Petitioners asserted that the United Stats was obliged to organize its legal system so that death row inmates had a proper opportunity to challenge their conviction and to ensure these challenges were considered promptly so that inmates did not remain on death row for excessive periods of time.

The Commission previously issued precautionary measures requesting that United States to preserve Mr. Housel’s life pending the Commission’s investigation of the allegations. Mr. Housel, however, was executed as scheduled. Petitioners claimed the United States’ failure to comply with the Commission’s request for stay of execution constituted a further violation of Mr. Housel’s right to pursue a petition before the Commission, resulting in irreparable harm (death).

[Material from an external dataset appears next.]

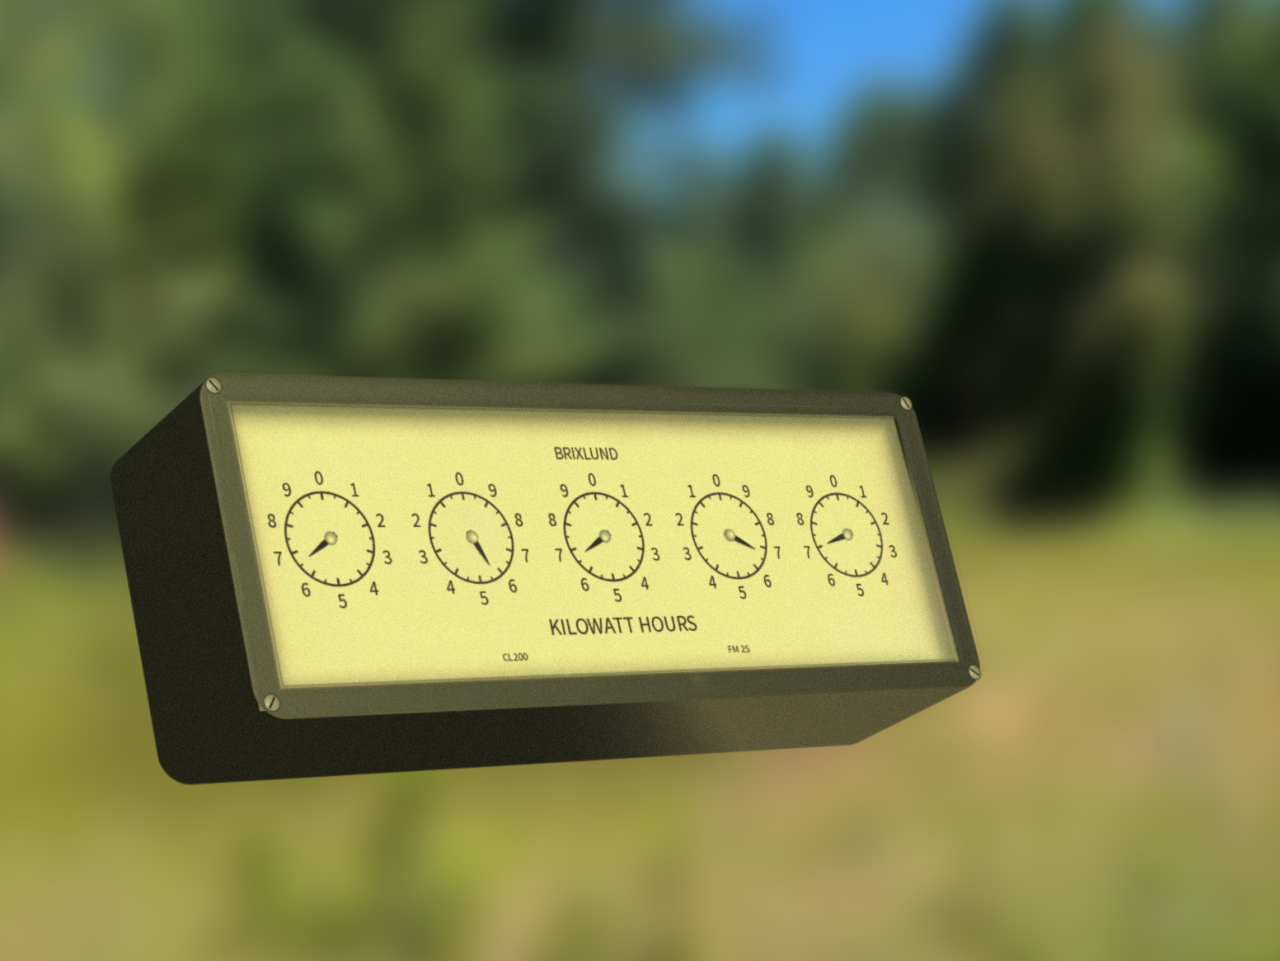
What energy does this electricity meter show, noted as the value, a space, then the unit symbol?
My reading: 65667 kWh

The Commission declared the petition admissible. It stated that after carefully reviewing arguments by both sides and in light of the heightened scrutiny test applied in cases involving capital punishment the petition tended to establish violations of articles I, XI, XVIII, XXV and XXVI of the Declaration.

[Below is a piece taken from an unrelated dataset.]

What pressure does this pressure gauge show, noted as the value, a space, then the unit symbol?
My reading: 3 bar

The Commission noted that domestic proceedings in the United States would not have been “effective,” especially in light of United States Supreme Court’s denial of Housel’s writs of certiorari and the United States failure to comply with the Commission’s request for stay of execution.

“In its jurisprudence, this Commission has shared the view of the European Court of Human Rights that a petitioner may be excused from exhausting domestic remedies with respect to a claim where it is apparent from the record before it that any proceedings instituted on that claim would have no reasonable prospect of success in light of prevailing jurisprudence of the state’s highest courts. In these circumstances, the Commission has considered that proceedings in which claims of this nature are raised would not be considered ‘effective’ in accordance with general principles of international law.” Para. 36.

“After carefully reviewing the information and arguments provided by the Petitioners and the State in light of the heightened scrutiny test applied by the Commission in capital punishment cases, and without prejudicing the merits of the matter, the Commission considers that the petition states facts that tend to establish violations of Articles I, XI, XVIII, XXV, and XXVI of the American Declaration. In this regard, the Commission wishes to emphasize that its evaluation of whether a petition may tend to disclose a violation of the American Declaration for the purposes of admissibility cannot, as the State appears to suggest, be determined based upon the fact that similar claims were determined by domestic courts to be unsubstantiated. While it will not undertake a fourth instance review of the decisions of domestic courts acting within their competence and with due judicial guarantees, the Commission is empowered to undertake its own evaluation of the evidence presented in the proceeding before it, in light of the principles and jurisprudence of the inter-American human rights system, in order to determine whether a violation of a state’s international commitments may be involved.” Para. 42.